Classifying bases for 6D F-theory models

TL;DR

This paper classifies 6D F-theory models based on divisor structures of the base surface, revealing the minimal gauge algebra configurations and matter content achievable through Higgsing, and establishing bounds on tensor fields and gauge group size.

Contribution

It introduces a classification scheme for 6D F-theory models using divisor configurations, identifying all possible irreducible gauge building blocks and their combinations.

Findings

All 6D F-theory models are constructed from specific irreducible divisor configurations.

The gauge algebra in maximally Higgsed phases is built from a limited set of algebra types.
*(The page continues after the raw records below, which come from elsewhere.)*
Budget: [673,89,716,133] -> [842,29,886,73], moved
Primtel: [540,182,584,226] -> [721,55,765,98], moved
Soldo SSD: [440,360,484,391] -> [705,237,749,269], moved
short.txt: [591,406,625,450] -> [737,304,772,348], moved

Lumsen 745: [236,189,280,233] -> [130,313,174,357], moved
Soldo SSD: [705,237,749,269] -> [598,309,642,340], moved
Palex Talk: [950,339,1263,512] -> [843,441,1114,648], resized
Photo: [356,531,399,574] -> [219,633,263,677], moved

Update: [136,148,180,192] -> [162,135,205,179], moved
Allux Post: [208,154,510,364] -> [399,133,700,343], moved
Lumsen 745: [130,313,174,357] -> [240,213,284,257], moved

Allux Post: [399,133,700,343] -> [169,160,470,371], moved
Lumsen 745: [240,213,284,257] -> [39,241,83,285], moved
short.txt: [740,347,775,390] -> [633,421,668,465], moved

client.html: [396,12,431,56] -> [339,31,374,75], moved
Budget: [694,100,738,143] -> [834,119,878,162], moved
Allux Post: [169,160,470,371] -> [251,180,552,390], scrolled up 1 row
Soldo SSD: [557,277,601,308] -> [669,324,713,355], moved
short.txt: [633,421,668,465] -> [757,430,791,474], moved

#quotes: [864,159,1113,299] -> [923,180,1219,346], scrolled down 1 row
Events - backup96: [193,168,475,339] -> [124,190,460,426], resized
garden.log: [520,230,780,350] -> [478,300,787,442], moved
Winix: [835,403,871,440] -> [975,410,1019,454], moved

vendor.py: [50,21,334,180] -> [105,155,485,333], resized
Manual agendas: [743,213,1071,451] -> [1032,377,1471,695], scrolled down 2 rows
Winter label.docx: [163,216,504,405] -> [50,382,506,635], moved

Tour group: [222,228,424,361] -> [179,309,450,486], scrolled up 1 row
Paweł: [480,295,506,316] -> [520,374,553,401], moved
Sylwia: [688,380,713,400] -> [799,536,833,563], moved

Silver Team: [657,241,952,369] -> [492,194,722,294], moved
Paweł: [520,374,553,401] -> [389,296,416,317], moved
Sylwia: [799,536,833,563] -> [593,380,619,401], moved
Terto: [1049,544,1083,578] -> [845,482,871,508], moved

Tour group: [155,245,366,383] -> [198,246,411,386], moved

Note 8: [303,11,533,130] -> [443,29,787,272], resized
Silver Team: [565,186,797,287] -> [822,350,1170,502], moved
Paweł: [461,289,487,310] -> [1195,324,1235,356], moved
Bounds are established on the number of tensor fields and the size of the gauge group.

Abstract

We classify six-dimensional F-theory compactifications in terms of simple features of the divisor structure of the base surface of the elliptic fibration. This structure controls the minimal spectrum of the theory. We determine all irreducible configurations of divisors ("clusters") that are required to carry nonabelian gauge group factors based on the intersections of the divisors with one another and with the canonical class of the base. All 6D F-theory models are built from combinations of these irreducible configurations. Physically, this geometric structure characterizes the gauge algebra and matter that can remain in a 6D theory after maximal Higgsing. These results suggest that all 6D supergravity theories realized in F-theory have a maximally Higgsed phase in which the gauge algebra is built out of summands of the types su(3), so(8), f_4, e_6, e_8, e_7, (g_2 + su(2)), and su(2) + so(7) + su(2), with minimal matter content charged only under the last three types of summands, corresponding to the non-Higgsable cluster types identified through F-theory geometry. Although we have identified all such geometric clusters, we have not proven that there cannot be an obstruction to Higgsing to the minimal gauge and matter configuration for any possible F-theory model. We also identify bounds on the number of tensor fields allowed in a theory with any fixed gauge algebra; we use this to bound the size of the gauge group (or algebra) in a simple class of F-theory bases.